É exatamente por isso que a expressão “blindagem” deixa de fazer sentido. Até aqui, a RDC 660 operava com uma espécie de estabilidade de fato: consolidou-se, ganhou escala, tornou-se previsível e passou a ser tratada, por muitos agentes, como um eixo estrutural de acesso.

 

A partir do momento em que o voto oficial aponta a necessidade de revisão urgente do regime excepcional, essa estabilidade se transforma em risco regulatório, porque o próprio regulador afirma que o desenho precisa ser redesenhado para eliminar a distorção.

 

O ambiente institucional reforça essa pressão.

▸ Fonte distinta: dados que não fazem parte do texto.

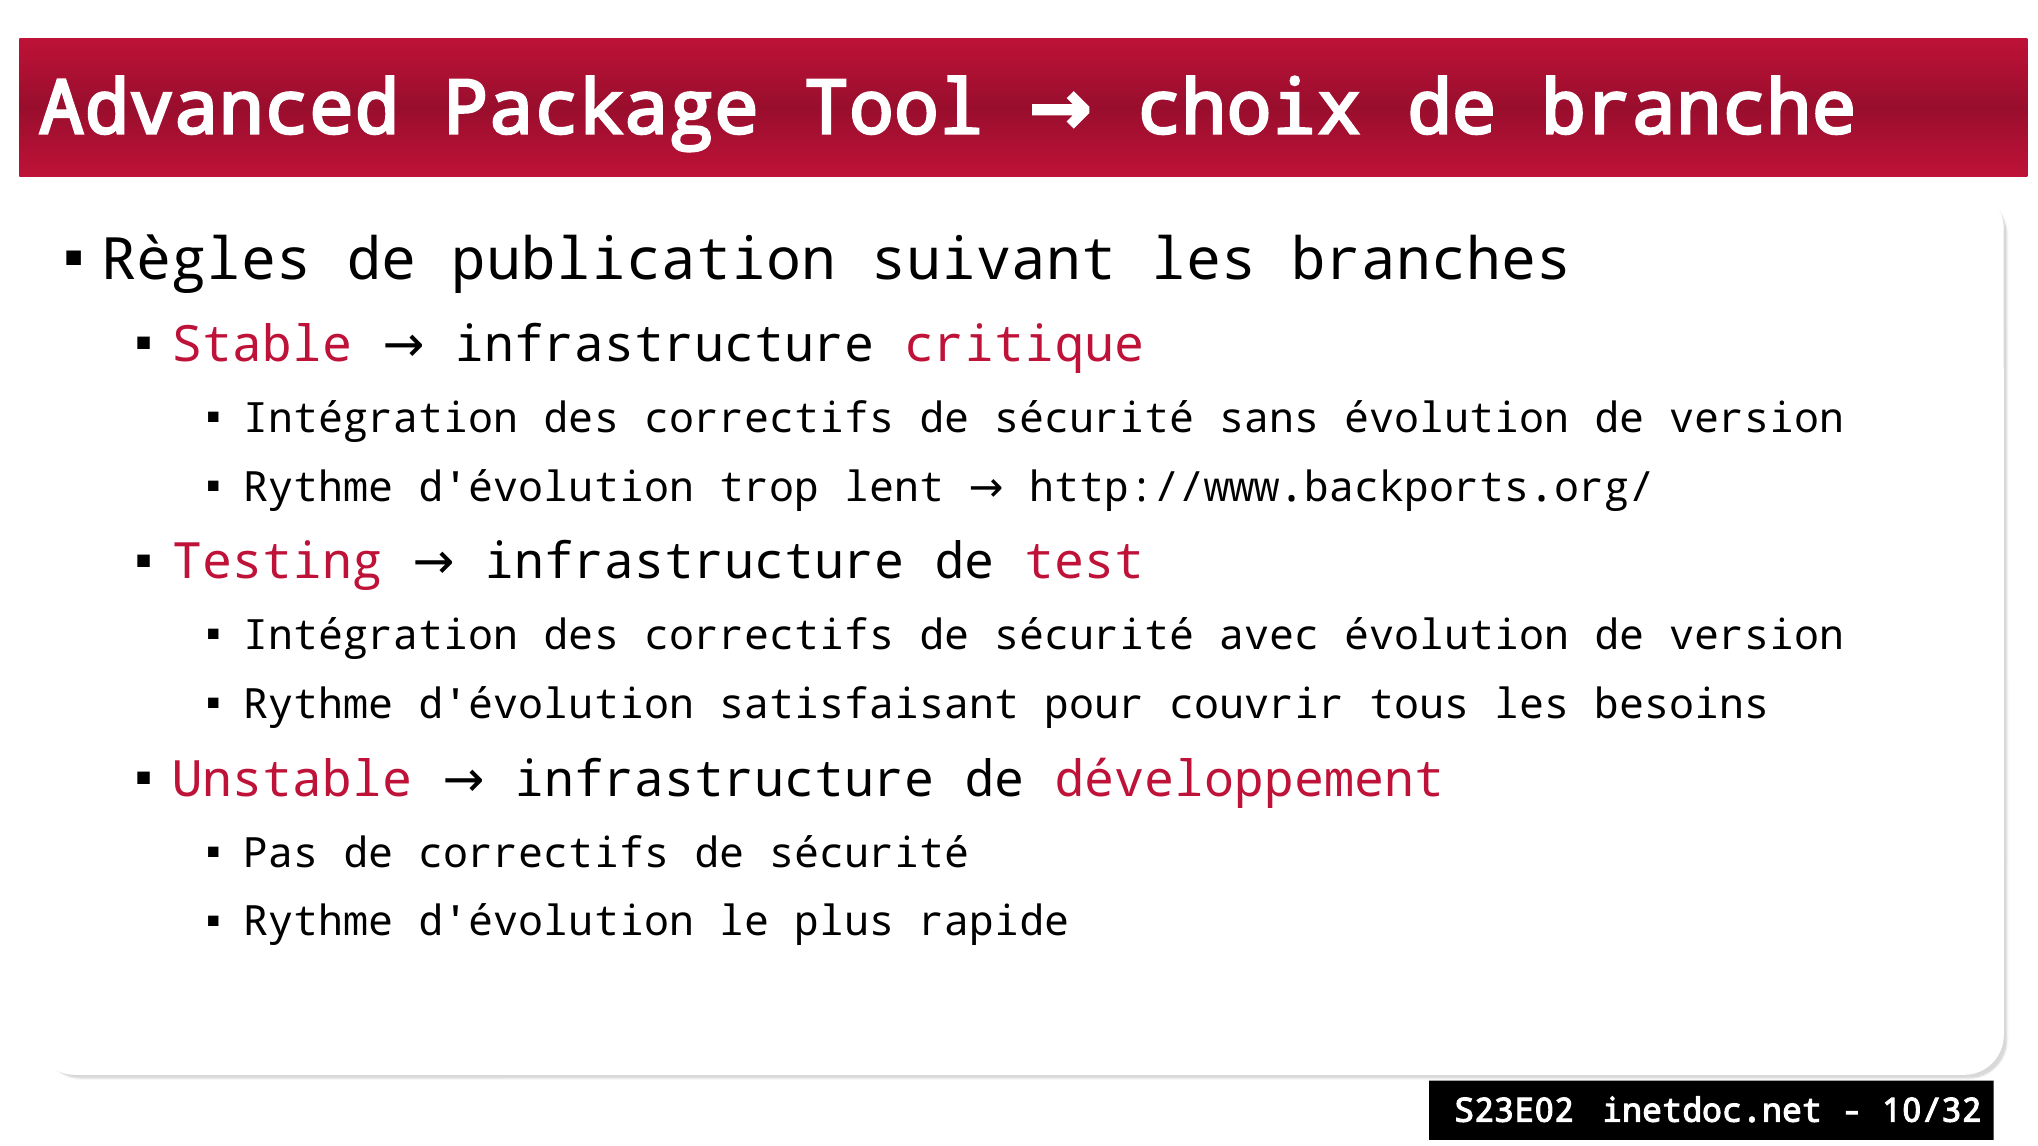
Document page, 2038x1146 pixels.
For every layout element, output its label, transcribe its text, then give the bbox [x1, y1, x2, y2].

text_box Règles de publication suivant les branches Stable → infrastructure critique Intégration des correctifs de sécurité sans évolution de version Rythme d'évolution trop lent → http://www.backports.org/ Testing → infrastructure de test Intégration des correctifs de sécurité avec évolution de version Rythme d'évolution satisfaisant pour couvrir tous les besoins Unstable → infrastructure de développement Pas de correctifs de sécurité Rythme d'évolution le plus rapide [35, 188, 2004, 1075]
text_box S23E02 inetdoc.net - <numéro>/32 [1429, 1080, 1994, 1140]
text_box Advanced Package Tool → choix de branche [19, 38, 2028, 177]
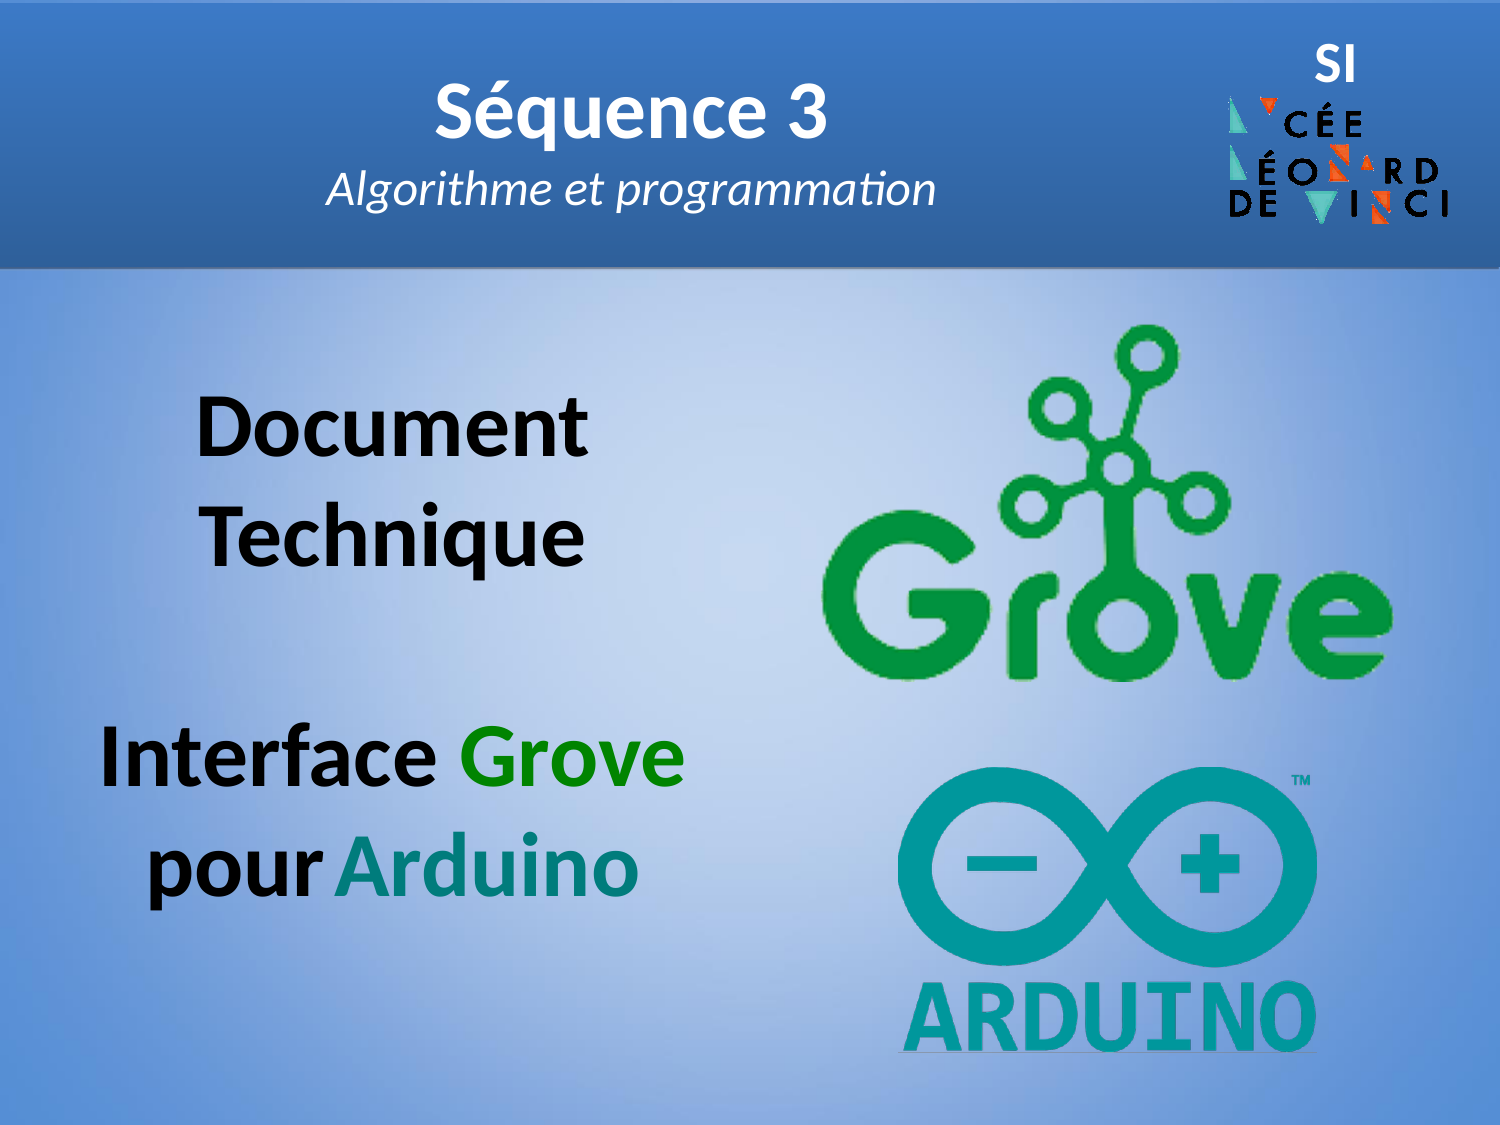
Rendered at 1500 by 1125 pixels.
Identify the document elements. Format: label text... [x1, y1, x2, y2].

A revisão do marco da RDC 327 foi aprovada “na mesma reunião” em que a Anvisa deliberou sobre regras ligadas ao cumprimento de decisão do STJ, e a comunicação oficial da Agência mostra que o tema está inserido em uma agenda de reorganização normativa mais ampla.

 

Tribunal espera regulamentação pelo Estado

Em paralelo, o Superior Tribunal de Justiça estabeleceu um cronograma que exige resposta do Estado brasileiro para regulamentação do cultivo medicinal, com prazo prorrogado até 31 de março de 2026 para que a União cumpra a determinação. Ainda que sejam trilhas distintas (regulação sanitária de produtos e regulação de cultivo), o efeito sistêmico é convergente: a excepcionalidade tende a perder espaço à medida que o Estado é compelido a estruturar um regime mais completo e coerente.

 

A leitura correta, portanto, não é a de ruptura, mas a de transição. A RDC 660 continua sendo um caminho juridicamente válido. Entretanto, o discurso oficial da Anvisa agora formalizado no voto do processo da RDC 327 produz um efeito prático direto: a operação jurídica e assistencial baseada na RDC 660 precisa ser requalificada como excepcionalidade genuína, com justificativa robusta e documentação compatível com o caráter transitório do arranjo.

 

Em um sistema que declara a necessidade de revisão, a postura defensiva mais sólida é tratar cada caso como um caso que precisa demonstrar, de modo verificável, porque o regime regulado não atende adequadamente naquela situação concreta.

 

Essa requalificação tem impacto imediato na advocacia e na governança de operações que assistem pacientes. Se o regulador afirma, em documento oficial, que existe assimetria entre o produto autorizado e o produto importado excepcionalmente, o contencioso e o consultivo precisam antecipar o que virá: a tendência de a revisão da RDC 660 buscar maior alinhamento com critérios de segurança sanitária e coerência do sistema.

 

Não se trata de adivinhação; trata-se de inferência regulatória a partir da motivação expressa no próprio voto: reduzir distorções, compatibilizar regimes e recuperar a centralidade do caminho institucional de autorização.

 

Proteção do paciente e da continuidade terapêutica

Nesse contexto, o eixo estratégico não é “defender a 660 como direito adquirido”, porque normas sanitárias não operam sob essa lógica patrimonial. O eixo é proteger o caso concreto, proteger a prescrição, proteger a continuidade terapêutica e reduzir a vulnerabilidade do paciente e do prescritor diante de um ambiente que explicitamente entrou em revisão.

 

A legalidade da importação, hoje, está na norma vigente; a legitimidade material, amanhã, dependerá cada vez mais da qualidade da documentação clínica e da adequação do uso da excepcionalidade ao seu fundamento.

 

A revisão da RDC 327, portanto, não é apenas um ajuste técnico do regime de produtos autorizados; ela é o marco que torna pública, documentada e inevitável uma agenda: o redesenho da RDC 660.

 

A importação excepcional não acabou, mas perdeu a blindagem institucional que lhe permitia ser tratada como uma via estável e “normal”. A partir daqui o debate deixa de ser “se” a 660 será ajustada e passa a ser “como” ela será ajustada e quem atua no setor que se prepare para operar com técnica, evidência e coerência regulatória, porque é esse o idioma que o regulador escolheu falar.